* * *
Я знал все. Я знал, что был готов. К любому ветру. И я видел опасность. Это было бы брошено слишком высоко, в слишком разреженный воздух — это не могло бы оставаться среди остального: известий с фронта, смерти, уничтожения, Варшавы —
Начать: мне было сказано, что я должен вооружиться, — Европа получила бы шок…
Этого не случилось. Я видел Гавр, но я видел это в 1917-м по-другому. Я видел тогда меньше разрушений, чем в 1918-м. Я шел по Парижу — я стоял — все изменилось, поскольку изменился я.
Потом я вернулся — дома ничего не изменилось, меня звало из некой невиновности, которая не являлась таковой, но теперь таковой казалась.
Некто, кто слышит по берлинскому (московскому) радио вальс Штрауса, думает о своем родственнике, который там сидит в тюрьме (или будет убит — он ждет известия).

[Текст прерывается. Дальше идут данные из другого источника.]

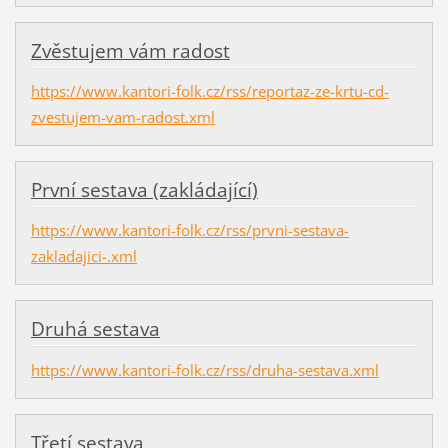
Zvěstujem vám radost
https://www.kantori-folk.cz/rss/reportaz-ze-krtu-cd-
zvestujem-vam-radost.xml
První sestava (zakládající)
https://www.kantori-folk.cz/rss/prvni-sestava-
zakladajici-.xml
Druhá sestava
https://www.kantori-folk.cz/rss/druha-sestava.xml
Třetí sestava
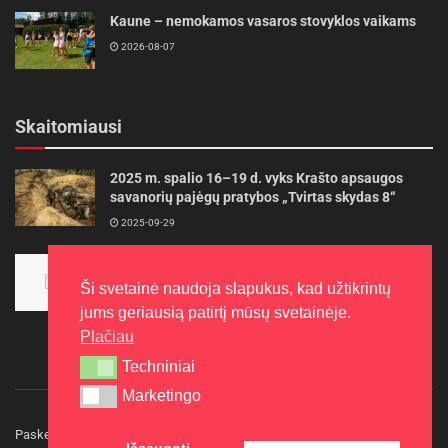
Kaune – nemokamos vasaros stovyklos vaikams
2026-08-07
Skaitomiausi
2025 m. spalio 16–19 d. vyks Krašto apsaugos
savanorių pajėgų pratybos „Tvirtas skydas 8“
2025-09-29
Panevėžietės tarptautinėje programoje siekia
aukso
Ši svetainė naudoja slapukus, kad užtikrintų
2015-10-30
jums geriausią patirtį mūsų svetainėje.
Plačiau
Techniniai
Techniniai
Marketingo
Marketingo
Paskelbkite naujieną
Rašyti redakcijai
Reklama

Некто, кто живет один; настраивает свое радио так, что какая-то другая станция вмешивается в паузах в это вещание, звучит как бы издалека — как будто рядом с ним живут люди, которые тоже слушают радио. Обман собственного одиночества.
У смерти и агонии нет национальности. Возможно (как мотив), боль не имеет (не знает) национальности (смерть — тоже).
Большая любовь не знает юмора. Поэтому чувствуешь себя всегда потерянным.
Никакая любовь не знает юмора. Она никогда не будет смеяться сама над собой. Это бы ее упразднило. Превратило в ничто.
27-го утром в Цюрих. Обедал с Файльхеном. Устрицы, после долгих месяцев. Как все, чего долго не пробовал: ново, неожиданно. Отель полон спекулянтов. Много балканских лиц. Деньги, оружие, бог знает что. Швейцария кажется здесь островом.